Transit and mobility remain a top city priority without a dedicated local source of funding. Would you support creating a dedicated source of annual funding for citywide investments in transit, mobility and Vision Zero safety improvements, and if yes, how much money do you think is needed to properly address this need, how would you allocate these funds and how would you propose to fund this?


As chair of our Sidewalks Working Group I led the effort that brought historic levels of investment in pedestrian infrastructure. I have been a vocal supporter of bike lanes, and participated in implementation of two way bike lanes from University Blvd to Colorado Blvd along Buchtel Blvd, as well as along Florida Ave. from Steele St. to Monaco.


I support creating a dedicated source of annual funding for mobility improvements weighted toward non-auto mobility – bike, pedestrian, mass transit. Using New York City as an inspiration, I believe we can make major improvements with paint on the pavement and other inexpensive solutions. I would favor an SCFD style approach, but am willing to support a Denver-only.

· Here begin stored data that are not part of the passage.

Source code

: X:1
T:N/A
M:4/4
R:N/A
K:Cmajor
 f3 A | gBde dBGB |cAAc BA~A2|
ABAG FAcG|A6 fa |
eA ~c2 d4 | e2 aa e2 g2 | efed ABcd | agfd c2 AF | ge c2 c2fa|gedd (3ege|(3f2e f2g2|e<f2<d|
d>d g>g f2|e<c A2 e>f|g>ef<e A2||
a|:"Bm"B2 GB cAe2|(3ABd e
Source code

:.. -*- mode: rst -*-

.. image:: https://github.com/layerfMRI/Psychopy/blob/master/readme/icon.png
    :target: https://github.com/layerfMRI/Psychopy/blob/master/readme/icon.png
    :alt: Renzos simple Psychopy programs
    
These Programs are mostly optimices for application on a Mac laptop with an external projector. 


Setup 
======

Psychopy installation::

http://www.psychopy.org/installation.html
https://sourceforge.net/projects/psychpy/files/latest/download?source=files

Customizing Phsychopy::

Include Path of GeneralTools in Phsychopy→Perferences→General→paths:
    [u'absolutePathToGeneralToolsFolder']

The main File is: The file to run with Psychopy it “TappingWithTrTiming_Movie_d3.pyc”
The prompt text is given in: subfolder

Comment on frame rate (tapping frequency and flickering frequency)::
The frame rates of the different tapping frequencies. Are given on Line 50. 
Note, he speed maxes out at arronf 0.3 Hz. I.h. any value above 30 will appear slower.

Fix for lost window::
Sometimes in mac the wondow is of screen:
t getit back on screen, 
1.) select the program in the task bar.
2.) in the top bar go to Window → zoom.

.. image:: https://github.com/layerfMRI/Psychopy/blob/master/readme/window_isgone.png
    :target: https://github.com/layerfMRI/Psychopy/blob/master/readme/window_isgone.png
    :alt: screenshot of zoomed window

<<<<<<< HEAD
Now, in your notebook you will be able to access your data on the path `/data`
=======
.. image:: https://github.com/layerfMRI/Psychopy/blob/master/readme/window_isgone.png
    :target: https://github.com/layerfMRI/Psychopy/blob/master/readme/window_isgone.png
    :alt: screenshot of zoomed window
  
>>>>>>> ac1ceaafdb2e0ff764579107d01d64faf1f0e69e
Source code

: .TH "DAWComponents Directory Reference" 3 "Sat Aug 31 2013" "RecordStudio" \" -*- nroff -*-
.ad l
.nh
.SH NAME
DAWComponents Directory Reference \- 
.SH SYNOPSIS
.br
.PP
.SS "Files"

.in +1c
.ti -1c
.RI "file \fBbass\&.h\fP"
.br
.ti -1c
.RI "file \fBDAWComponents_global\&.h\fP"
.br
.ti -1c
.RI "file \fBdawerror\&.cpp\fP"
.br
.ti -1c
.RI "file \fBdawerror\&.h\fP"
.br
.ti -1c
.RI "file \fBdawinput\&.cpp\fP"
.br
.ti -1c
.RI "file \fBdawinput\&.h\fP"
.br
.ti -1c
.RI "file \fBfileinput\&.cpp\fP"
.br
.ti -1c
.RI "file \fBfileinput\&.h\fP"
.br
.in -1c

In the November 2018 election, Denver voters approved a sales tax to increase the yearly investment in parks by more than $40 million. How would you ensure that acquiring land for new parks is done in an equitable way and does not compete with other pressing city priorities, such as acquiring land for affordable housing? 


Meeting both of these needs – affordable housing and adequate open space - are critical to maintaining quality of life in Denver. The Denveright planning process that is moving toward completion holds out equity as a guiding value. That value must be followed in all our citywide initiatives. I would look to maximizing density in affordable housing construction wherever we can appropriately do so, to minimize the acreage needed to meet that need. That would leave more land open for open space and other city needs. There are guard rails in place to ensure the Parks money goes where it is intended, and our affordable housing money goes to its rightful destination.




All In Denver was formed to respond to concerns that racial and social inequity is growing in the city. What do you think are the reasons that we have become a less equitable city and what are your priorities for ensuring Denver becomes more equitable in the future?


I think historically wealthier communities have been able to lobby more effectively for city services, and I believe increasing housing values have made it more difficult for under-served populations to spread across the city. I will continue to work to include truly affordable housing in projects across our city in all new developments. Blueprint Denver calls us to use equity as a high value in our planning processes and we should certainly do so at all costs.




Running a city the size of Denver is a massive undertaking with a complex web of services, departments, budgets and trade-offs. From your understanding of the city and how it allocates its resources, are there areas of the city that you’d increase funding and if so, what are they? And likewise, are there areas of the city where you’d decrease funding?


I support shifting civic priorities to under-served communities until basic city services are equitably distributed. I would increase funding for affordable housing, Safe Routes To School, and housing for the homeless. I would look for new sources of funding to cover these costs.



Let’s assume that the City of Denver ends the 2019 fiscal year with a budget surplus of $20 million. As a Councilmember or Mayor, please list up to three program priorities on how you would spend this money. Please provide specific line items and budget amounts.


I would devote $10-million to Safe Routes to Schools citywide, employing a combination of sidewalk improvements, bike lanes and other safety-improvement modalities. I would invest $10 million in restructuring our shelters and developing new housing options for those currently unsheltered.